Joleen assumed it must be a business trip. A lot of his clients insisted on strict confidentiality, so that would account for his being so hush-hush about the whole thing. And sometimes, she knew, his job could be dangerous. Was this one of those times?
Joleen pushed that scary thought right out of her mind.
She’d tried more than once to reach him on his cell. And each time she did, she got a recorded voice telling her that the “customer” wasn’t available and offering her the chance to leave her name and number. She had left her name and number. But she’d never heard back.
“Joly, you are lookin’ strained,” said the Tilly cousin, whose name was Bud. “You okay?”
“Well, of course I am.” She arranged her face into what she hoped resembled a confident smile. “Help yourselves to a beer. There’s plenty. Outside in the coolers. And right there in the fridge, too.”
Bud and Burly turned for the refrigerator. Joleen went out the kitchen door again, into the blistering backyard.
Her aunt LeeAnne DuFrayne, Burly’s mama, was standing under one of the two patio ceiling fans, holding the front of her dress out at the neck so that the fan’s breeze could cool her a little. As Joleen went by, Aunt LeeAnne let go of her dress and caught Joleen’s arm.
“You have done a beautiful job here, hon.”
“You’re a sweetheart to say so, Aunt LeeAnne. Too bad it’s so darn hot.”
“You can’t control the weather, hon.”
“I know, I know.”
“The backyard looks festive. And Mesta Park is such a lovely area. I always admire it so every time I visit.”

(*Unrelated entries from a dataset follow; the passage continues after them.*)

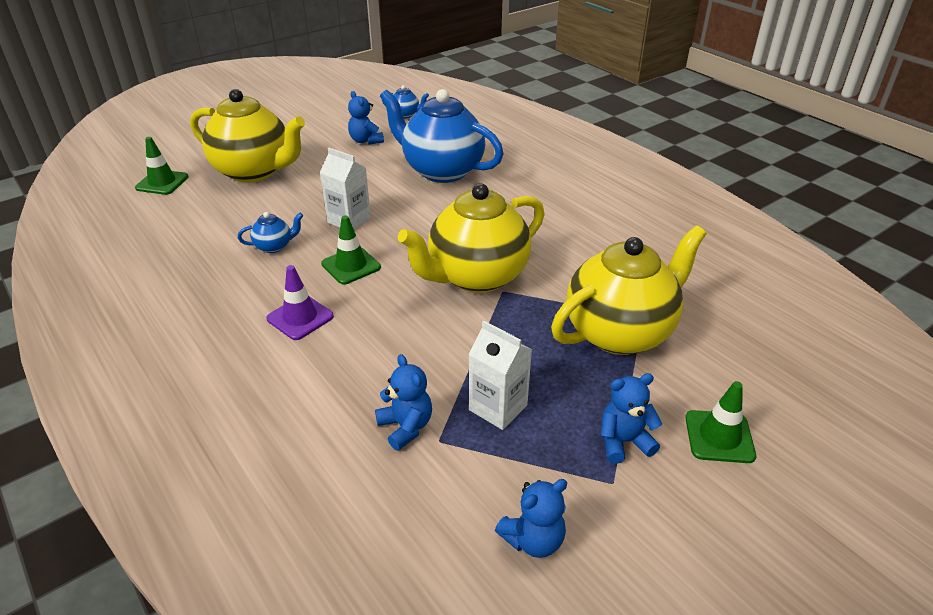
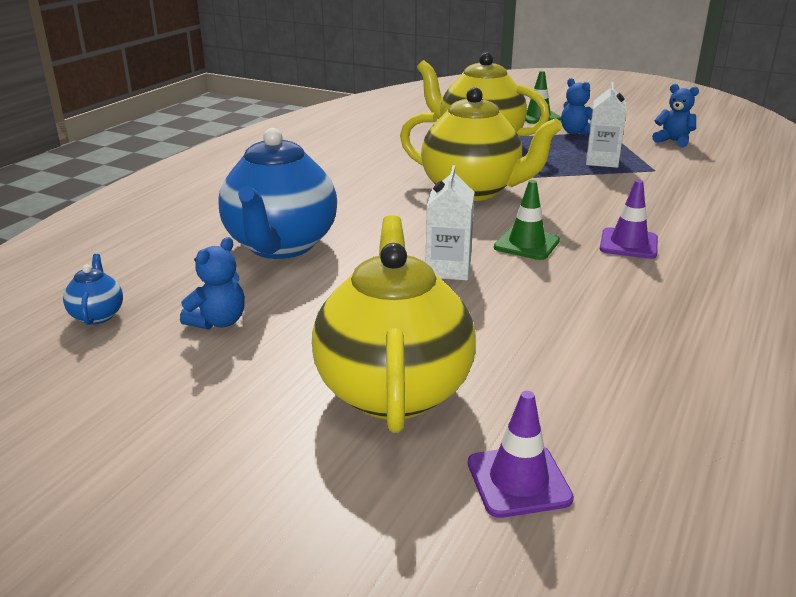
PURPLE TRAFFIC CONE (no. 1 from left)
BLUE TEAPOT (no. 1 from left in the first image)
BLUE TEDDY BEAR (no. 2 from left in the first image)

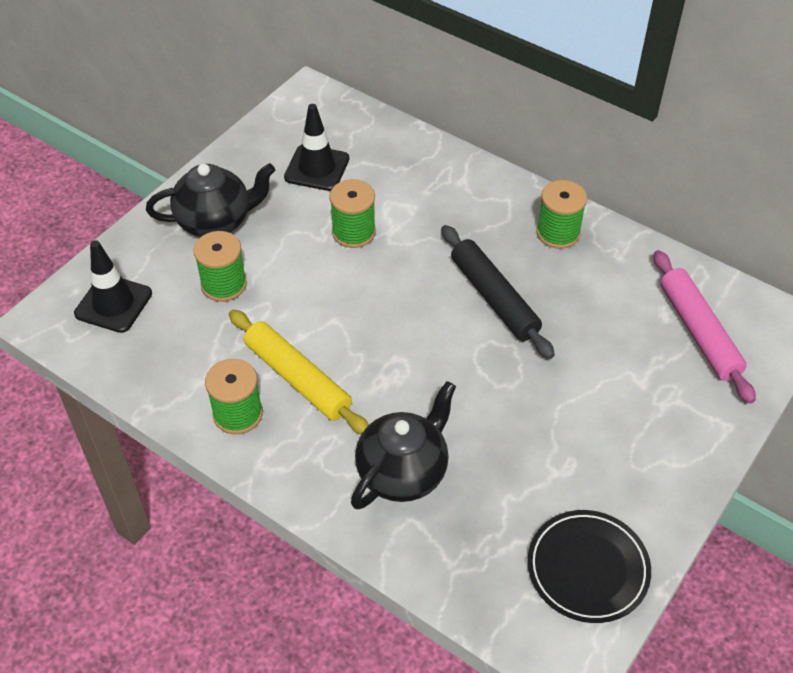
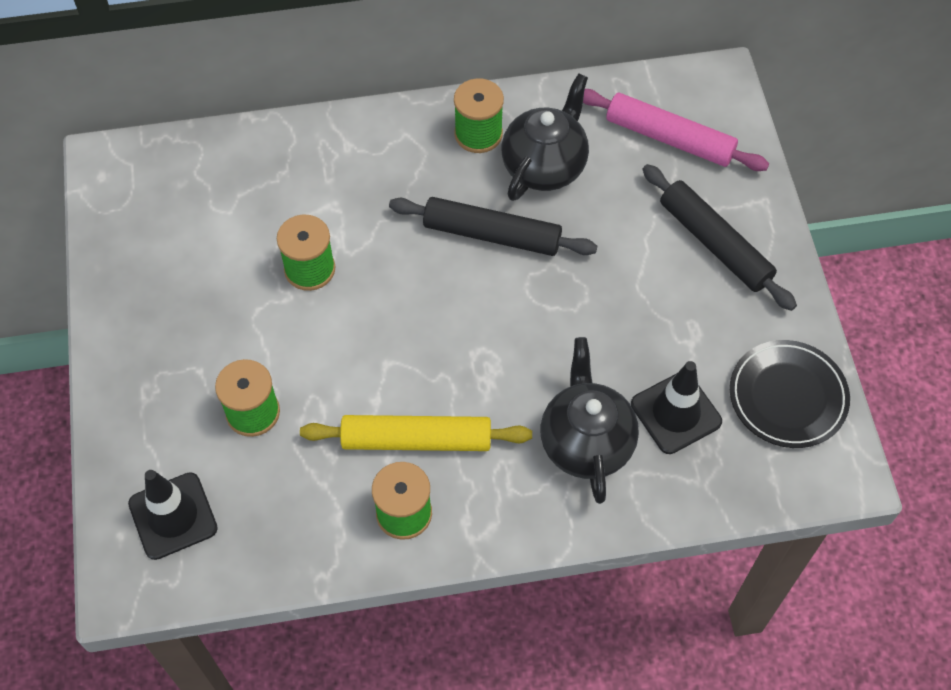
BLACK TEAPOT (no. 1 from left)
BLACK TRAFFIC CONE (no. 2 from left)
BLACK ROLLING PIN (no. 2 from left)

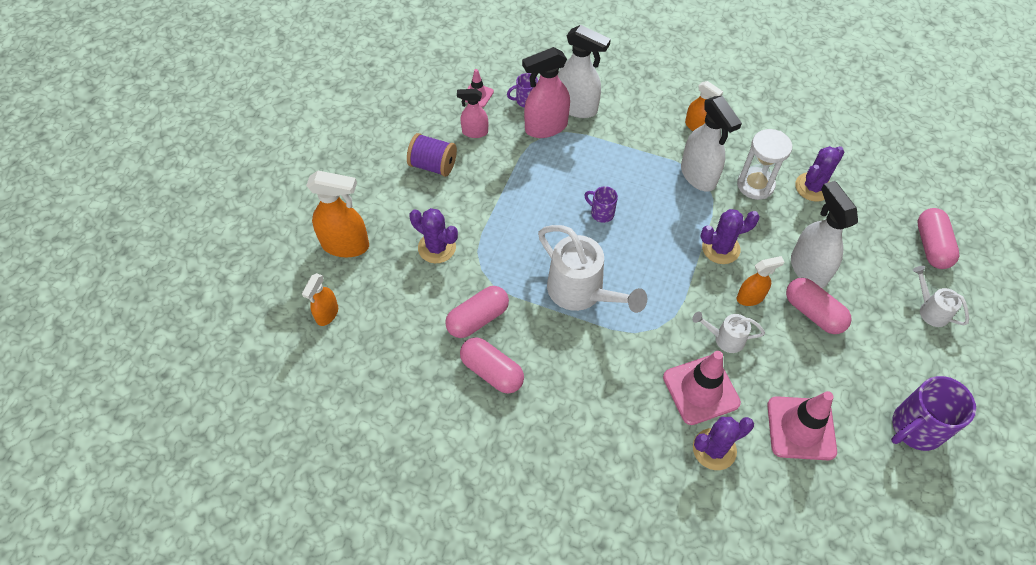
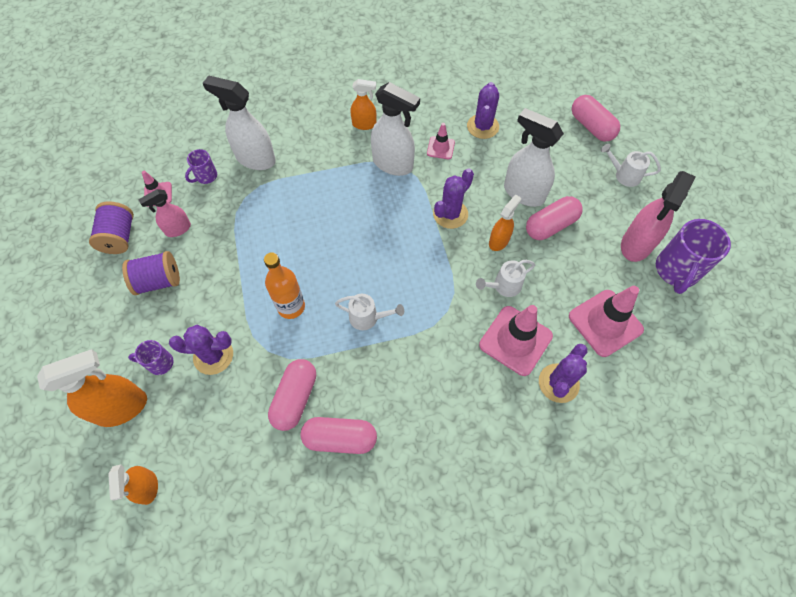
PURPLE SPOOL (no. 1 from left)
PURPLE MUG (no. 1 from left)
WHITE SPRAY BOTTLE (no. 1 from left)
ORANGE BOTTLE
WHITE WATERING CAN (no. 1 from left)
PINK TRAFFIC CONE (no. 2 from left)
PINK CAPSULE (no. 3 from left)
PINK SPRAY BOTTLE (no. 2 from left)

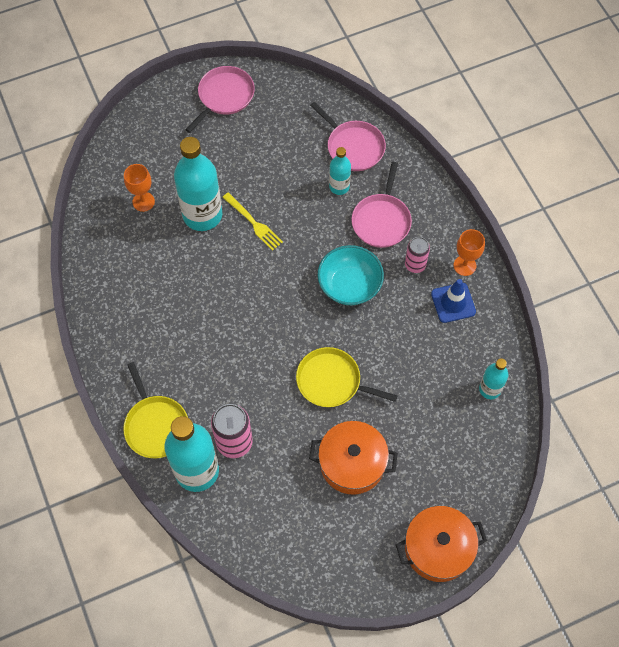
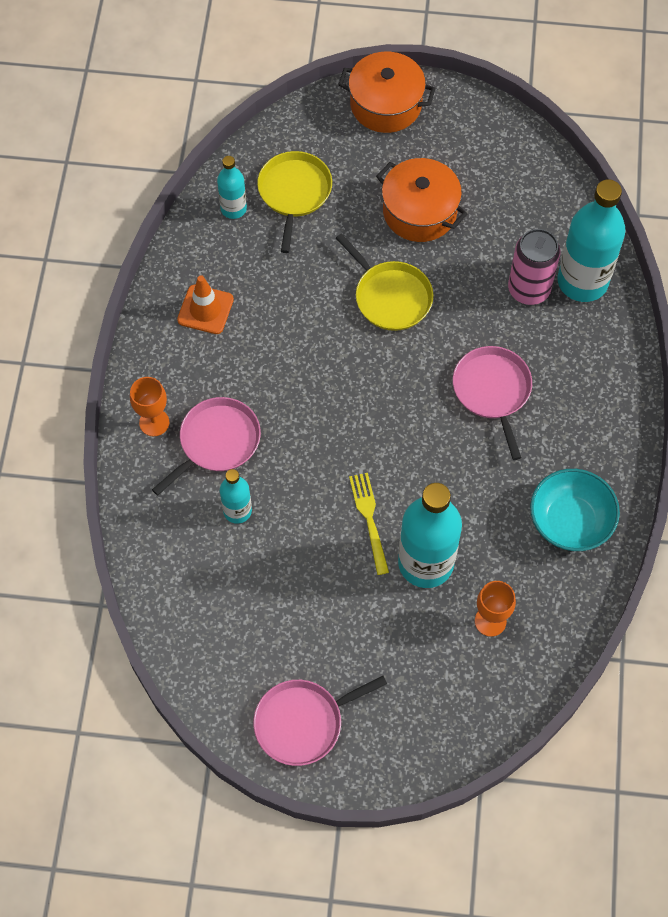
ORANGE GOBLET (no. 1 from left)
ORANGE TRAFFIC CONE
YELLOW PAN (no. 1 from left)
PINK PAN (no. 3 from left)
TURQUOISE BOWL
PINK CAN (no. 2 from left in the first image)

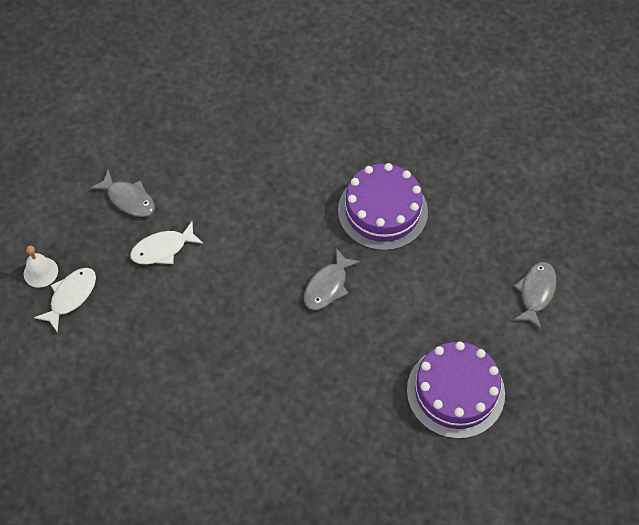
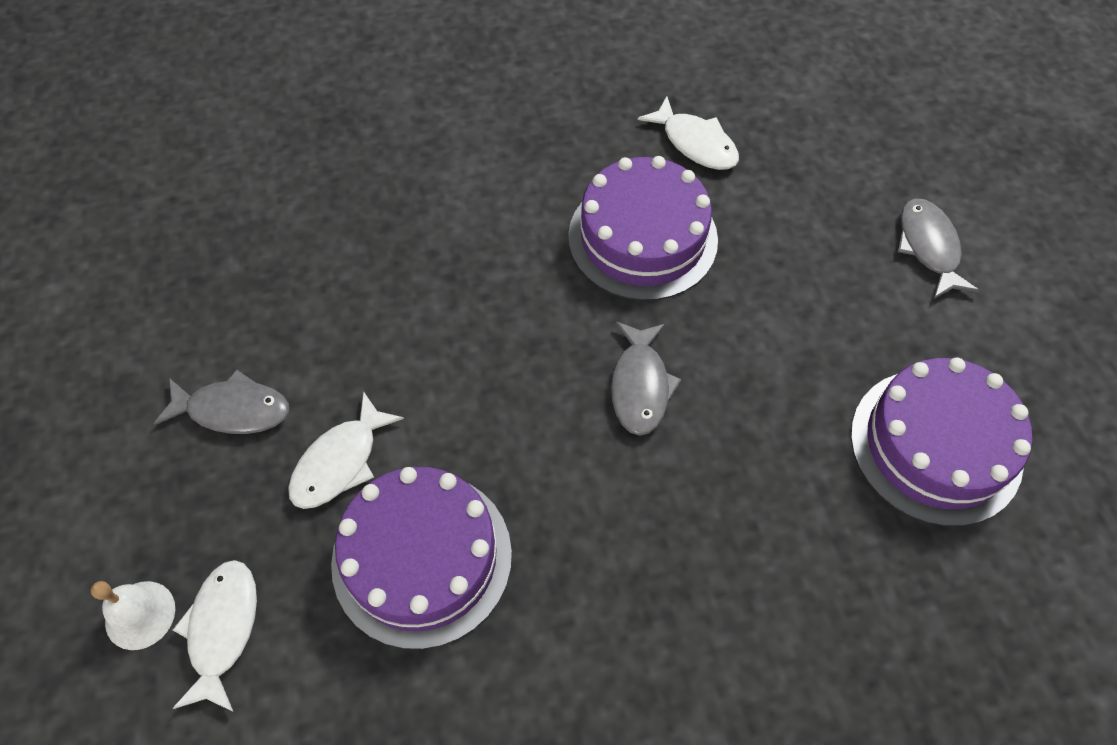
PURPLE CAKE (no. 1 from left)
WHITE FISH (no. 3 from left)

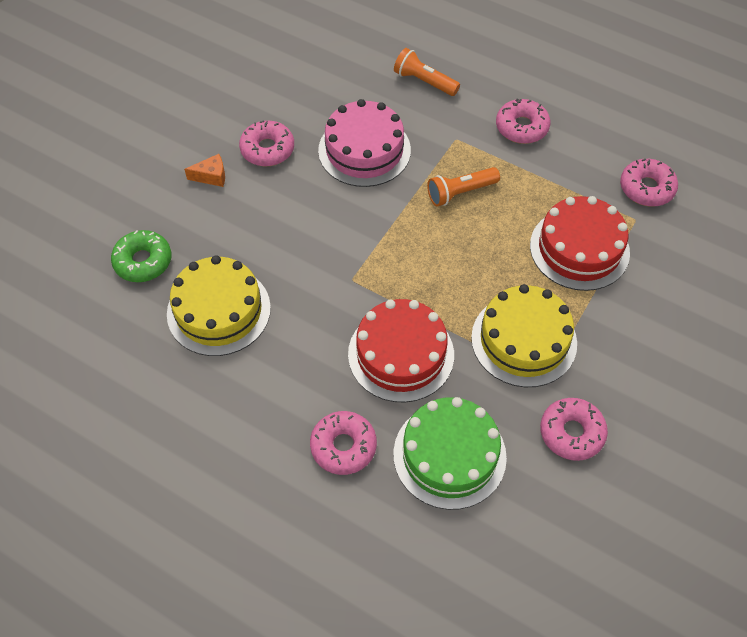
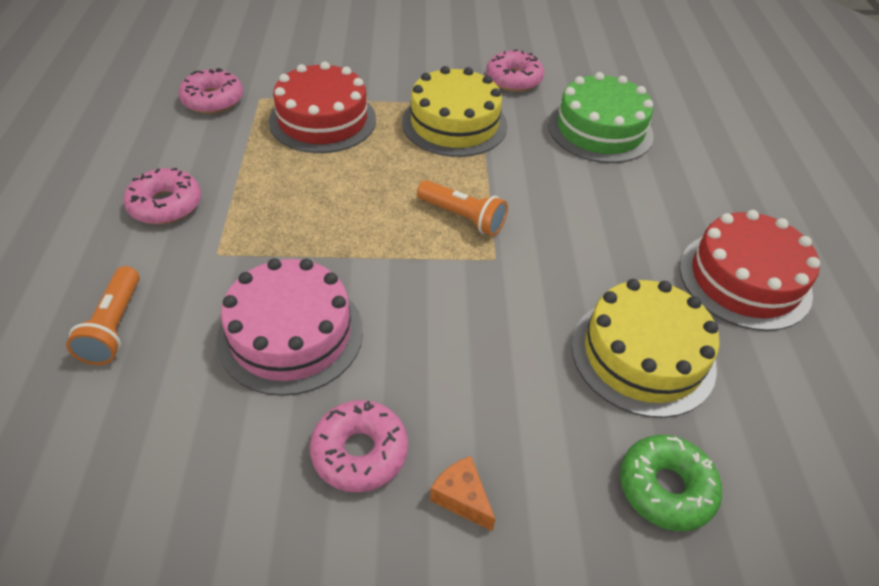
ORANGE FLASHLIGHT (no. 2 from left)
RED CAKE (no. 2 from left)
PINK DONUT (no. 2 from left in the first image)

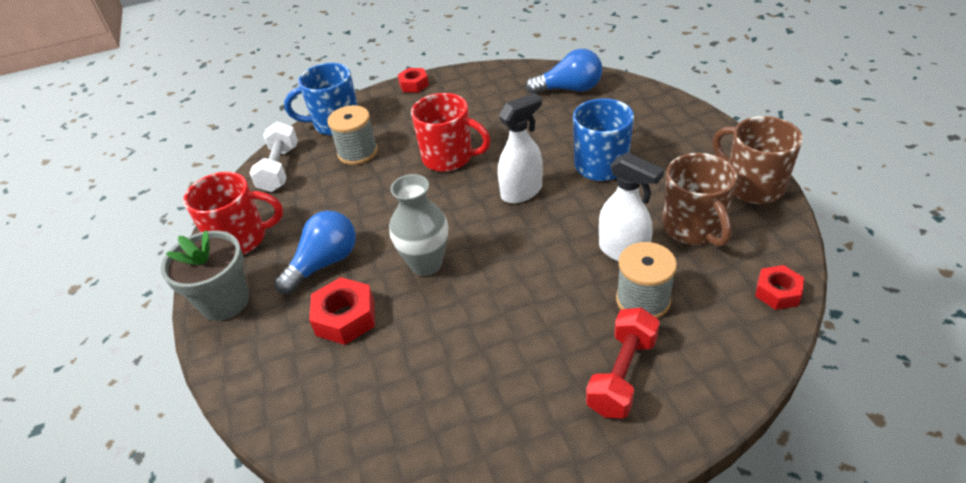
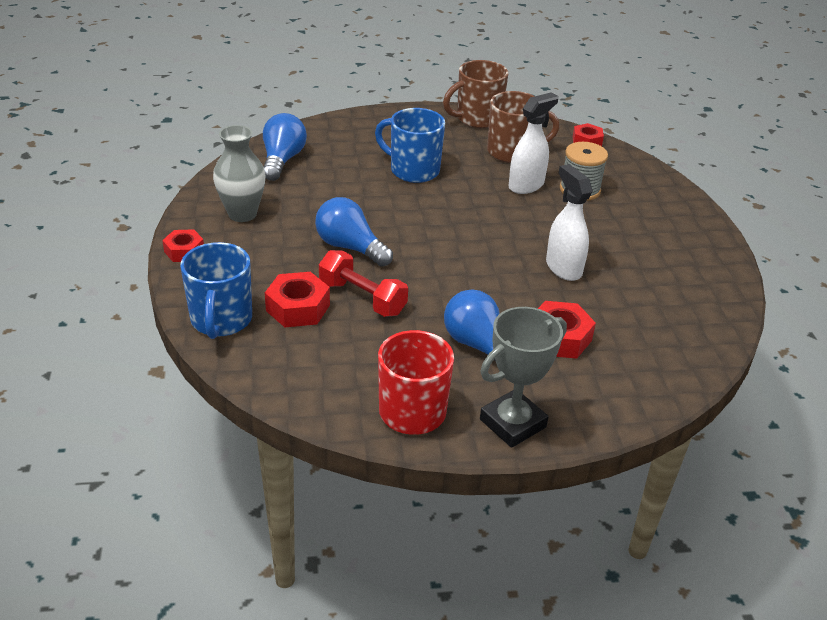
GREY VASE
RED NUT (no. 2 from left)
BLUE LIGHT BULB (no. 2 from left)
RED DUMBBELL
GREY TROPHY
WHITE SPRAY BOTTLE (no. 2 from left)
WHITE DUMBBELL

Mesta Park lay in the heart of Oklahoma City, a charming old neighborhood with lots of classic prairie-style houses and graceful mature trees. Joleen’s mother had owned the house on Northwest Seventeenth Street since she herself had been a young bride.
Aunt LeeAnne patted Joleen’s arm. “I do think we ought to start the ceremony soon, though, don’t you?”
“Soon,” Joleen repeated. What else could she say?
Aunt LeeAnne stopped patting. She gripped Joleen’s arm and whispered in her ear, “I see that you invited the Atwoods.”
Joleen made a noise in the affirmative and flicked a quick glance toward the well-dressed couple standing by themselves near the punch table. Bobby Atwood, the couple’s only son, had died just six weeks ago, in a power-skiing accident on Lake Thunderbird. Pictures of the funeral service had dominated the local news. Atwood, after all, was an important name in the state of Oklahoma.
In spite of what had happened between herself and Bobby, the sight of his grieving parents at graveside had proved too much for Joleen. She hadn’t been able to stop herself from reaching out to them.
“You have a good heart, Joly,” whispered Aunt LeeAnne. “There aren’t many who would be so forgiving.”
“Well, it seemed like a nice gesture, to ask them if they’d like to come.”
Aunt LeeAnne made a small, sympathetic noise and patted Joleen’s arm some more.